Nakl edilir ki, Basrada bir kimsenin kulağına ufak bir çakıltaşı girmişdi. Gündüz râhatsız olur, gece de uyuyamazdı. Eshâb-ı kirâmdan “aleyhimürrıdvân” birine bunun çâresini sordular. O da Alâ’ bin Hadremînin “radıyallahü anh” düâsını okumalarını tavsiyye etdi. O bu düâyı deryâda ve çöllerde okurdu, dedi. Soran kimse, Allahü teâlâ sana rahmet versin, o düâ nedir, dedi.

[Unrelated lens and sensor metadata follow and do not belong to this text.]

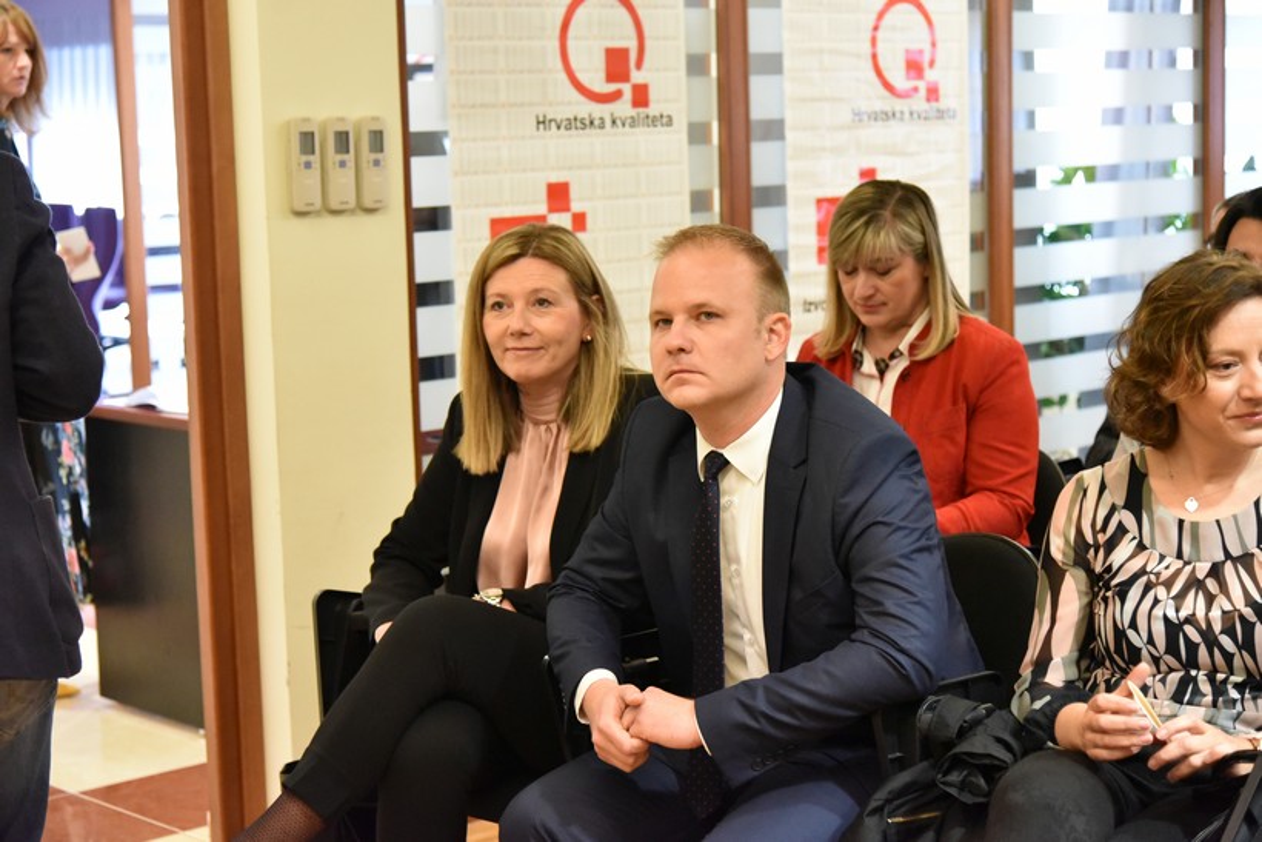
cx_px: 631
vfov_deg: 20.9
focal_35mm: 65
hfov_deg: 31.0
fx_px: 2279
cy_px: 421
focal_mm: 65
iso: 10000
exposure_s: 1/160
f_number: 4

O düâ şöyledir buyurdu: “Yâ Âlî, yâ Azîm, yâ Halîm, yâ Alîm.” O kimse bu düâyı okuyunca kulağındaki taş parçası fırlayıp, ses çıkararak karşı dıvâra çarpdı.
EBÛ EMÂME BÂHİLÎ “radıyallahü teâlâ anh”
Resûlullahın “sallallahü aleyhi ve sellem” Şâmda vefât eden son eshâbıdır. [(Eshâb-ı Kirâm) kitâbının 252.ci sahîfesine bakınız!] Kendisinden şöyle nakl edilmişdir: Resûlullah “sallallahü aleyhi ve sellem” beni, bir kavmi islâma da’vet etmek için gönderdi. O kavm da’vetimi kabûl etmedi. Susamışdım. Onlardan su istedim. Vermediler ve susuzlukdan ölünceye kadar sana su vermeyeceğiz, dediler. Bir abam vardı. Onu başıma çekip, güneşin sıcağında yatıp uyudum. Rü’yâmda bir kimse elinde sırça bir kadehle içecek getirdi. Kimse öyle güzel bir kadeh görmemişdir ve öyle güzel bir içecek içmemişdir. Onu bana verdi, alıp içdim. Bitince uyandım. Vallahi o şerbeti içdikden sonra, bir dahâ hiç acıkmadım ve susamadım.
Câriyesinden şöyle nakl edilmişdir: Ebû Emâme “radıyallahü anh” sadaka vermeği çok severdi. Eline geçen altın, gümüş ve yiyecekleri sadaka vermek için toplar, bir fakîr geldiğinde ona verirdi. Bir gün bir fakîr geldi. Evde üç dinâr vardı.